As with any situation of loss, they tend to go through various stages of reaction – denial (“this is rubbish, your data is wrong”), anger (“you’re picking on me, trying to undermine me”), bargaining (“I can change my behaviours”), depression (“I think I’d be better off resigning”) and (you hope) acceptance (“OK, let’s get on with it”).

No one is perfect, least of all consultants, and I would never try to argue differently. It’s always easier to see the faults in someone else’s business. All I can say is that consultants willing to stick their necks out must equally have a robust group around them to say when it’s time to wind that same neck in. I like to think we have people that keep me honest.

However, most people are unlikely to have the skills to take people through these difficult stages safely and successfully – even those in HR functions. But the same applies to many consultants, who have become consultants via other routes than occupational psychology. As I discuss in my next blog, the basic model of big consultancy isn’t always best placed to get to the root of problems caused by a tentative HRD or a narcissistic CEO – quite the opposite: they feed off it.

So that’s why most consultants don’t ask the question, and why most clients don’t want to be asked the question. And that’s why lots of excellent consultancy reports end up parked in a drawer somewhere in HR, becoming less and less useful as the passing months and years erode their accuracy and relevance because business contexts evolve, people leave, teams change, and priorities shift all the time.

And, above all, that’s why failing to ask the question means that the problem is unlikely to go away. What can the client really do with the report, except fiddle at the margins, or set up some new processes that don’t really get to the root of the issue?

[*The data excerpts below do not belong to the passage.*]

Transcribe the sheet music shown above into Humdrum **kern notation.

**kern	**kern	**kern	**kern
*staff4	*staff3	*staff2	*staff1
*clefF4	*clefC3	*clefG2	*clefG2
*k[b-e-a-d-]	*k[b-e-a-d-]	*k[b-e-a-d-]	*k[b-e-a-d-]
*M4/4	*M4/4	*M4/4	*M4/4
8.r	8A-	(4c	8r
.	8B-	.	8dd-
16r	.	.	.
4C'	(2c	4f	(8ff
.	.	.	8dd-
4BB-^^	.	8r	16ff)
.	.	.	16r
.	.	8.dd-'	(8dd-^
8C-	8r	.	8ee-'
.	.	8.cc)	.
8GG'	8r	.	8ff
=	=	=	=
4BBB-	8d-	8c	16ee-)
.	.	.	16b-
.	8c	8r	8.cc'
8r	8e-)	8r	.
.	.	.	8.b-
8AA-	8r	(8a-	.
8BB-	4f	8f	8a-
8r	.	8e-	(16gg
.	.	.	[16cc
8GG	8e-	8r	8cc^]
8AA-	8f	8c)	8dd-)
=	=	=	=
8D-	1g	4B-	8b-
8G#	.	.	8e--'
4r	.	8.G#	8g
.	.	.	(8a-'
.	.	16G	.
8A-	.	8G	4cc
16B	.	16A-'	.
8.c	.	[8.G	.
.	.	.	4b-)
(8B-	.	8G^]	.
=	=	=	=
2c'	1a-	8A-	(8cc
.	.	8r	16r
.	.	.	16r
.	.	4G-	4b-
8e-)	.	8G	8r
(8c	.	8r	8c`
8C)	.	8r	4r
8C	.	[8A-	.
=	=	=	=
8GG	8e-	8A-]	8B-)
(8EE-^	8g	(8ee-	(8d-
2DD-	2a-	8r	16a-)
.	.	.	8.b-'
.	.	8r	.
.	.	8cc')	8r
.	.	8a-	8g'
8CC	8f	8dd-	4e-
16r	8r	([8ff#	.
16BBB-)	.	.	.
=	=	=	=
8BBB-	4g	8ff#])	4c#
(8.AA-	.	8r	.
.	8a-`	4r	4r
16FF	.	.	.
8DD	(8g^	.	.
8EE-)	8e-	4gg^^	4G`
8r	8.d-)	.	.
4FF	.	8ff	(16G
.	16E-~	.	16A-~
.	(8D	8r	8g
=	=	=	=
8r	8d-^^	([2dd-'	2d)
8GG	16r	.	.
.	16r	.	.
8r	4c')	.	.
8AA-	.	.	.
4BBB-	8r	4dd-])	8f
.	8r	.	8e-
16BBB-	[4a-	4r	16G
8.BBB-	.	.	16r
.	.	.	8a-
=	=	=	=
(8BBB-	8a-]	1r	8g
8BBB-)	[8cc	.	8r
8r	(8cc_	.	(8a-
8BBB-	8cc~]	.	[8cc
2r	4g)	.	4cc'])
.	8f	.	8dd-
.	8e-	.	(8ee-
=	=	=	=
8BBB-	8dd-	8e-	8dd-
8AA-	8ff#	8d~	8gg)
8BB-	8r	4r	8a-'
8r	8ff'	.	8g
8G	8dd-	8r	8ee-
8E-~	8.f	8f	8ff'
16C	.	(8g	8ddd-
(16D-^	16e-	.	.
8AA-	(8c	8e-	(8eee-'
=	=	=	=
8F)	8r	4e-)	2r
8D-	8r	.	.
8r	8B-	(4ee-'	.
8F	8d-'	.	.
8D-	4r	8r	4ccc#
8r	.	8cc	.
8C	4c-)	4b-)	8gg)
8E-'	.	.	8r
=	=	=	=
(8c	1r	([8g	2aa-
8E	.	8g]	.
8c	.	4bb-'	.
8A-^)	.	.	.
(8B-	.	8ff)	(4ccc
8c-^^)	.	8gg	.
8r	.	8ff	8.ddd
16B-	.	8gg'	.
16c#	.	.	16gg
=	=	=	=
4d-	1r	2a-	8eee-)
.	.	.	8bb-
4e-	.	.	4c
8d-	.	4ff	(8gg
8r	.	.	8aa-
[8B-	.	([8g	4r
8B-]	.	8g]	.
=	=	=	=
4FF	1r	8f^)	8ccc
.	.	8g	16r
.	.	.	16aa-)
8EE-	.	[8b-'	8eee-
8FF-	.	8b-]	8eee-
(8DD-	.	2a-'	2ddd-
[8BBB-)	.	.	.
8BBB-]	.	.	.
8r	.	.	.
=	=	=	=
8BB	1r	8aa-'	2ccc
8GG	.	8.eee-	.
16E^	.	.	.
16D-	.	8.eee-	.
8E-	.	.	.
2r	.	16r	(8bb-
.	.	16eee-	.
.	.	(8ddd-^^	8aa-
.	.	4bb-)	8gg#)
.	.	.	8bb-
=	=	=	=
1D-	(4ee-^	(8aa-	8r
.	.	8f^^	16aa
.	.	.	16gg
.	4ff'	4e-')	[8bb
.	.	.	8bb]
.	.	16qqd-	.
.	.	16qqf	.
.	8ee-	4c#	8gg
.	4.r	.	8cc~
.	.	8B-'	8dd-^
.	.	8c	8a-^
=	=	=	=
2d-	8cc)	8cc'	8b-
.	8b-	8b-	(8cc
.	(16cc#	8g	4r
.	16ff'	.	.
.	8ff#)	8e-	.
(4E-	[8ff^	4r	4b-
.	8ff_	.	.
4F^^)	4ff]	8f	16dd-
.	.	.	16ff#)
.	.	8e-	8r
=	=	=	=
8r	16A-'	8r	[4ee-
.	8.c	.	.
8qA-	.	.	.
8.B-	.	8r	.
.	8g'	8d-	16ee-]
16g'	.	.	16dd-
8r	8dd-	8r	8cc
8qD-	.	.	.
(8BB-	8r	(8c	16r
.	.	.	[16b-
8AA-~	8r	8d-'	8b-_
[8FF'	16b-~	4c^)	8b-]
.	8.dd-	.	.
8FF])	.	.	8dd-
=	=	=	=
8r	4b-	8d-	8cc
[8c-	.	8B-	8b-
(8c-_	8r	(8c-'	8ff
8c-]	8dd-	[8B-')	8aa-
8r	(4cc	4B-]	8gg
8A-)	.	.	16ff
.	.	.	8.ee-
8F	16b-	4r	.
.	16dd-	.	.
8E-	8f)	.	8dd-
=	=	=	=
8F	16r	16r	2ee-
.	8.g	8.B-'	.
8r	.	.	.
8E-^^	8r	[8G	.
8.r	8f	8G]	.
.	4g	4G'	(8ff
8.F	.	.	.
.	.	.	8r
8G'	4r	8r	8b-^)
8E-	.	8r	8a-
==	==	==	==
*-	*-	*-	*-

At Indigogold, we always ask that question if we think it needs to be answered. The client may well consider that we’re being unreasonable by not just handing them a report and leaving the room, but we regard this as appropriate unreasonableness given that the question is designed to make the client face up to the challenge of putting things right. And, of course, we ask the question because we know what needs to be done, and have the skills and experience to support the client through the difficult days to come.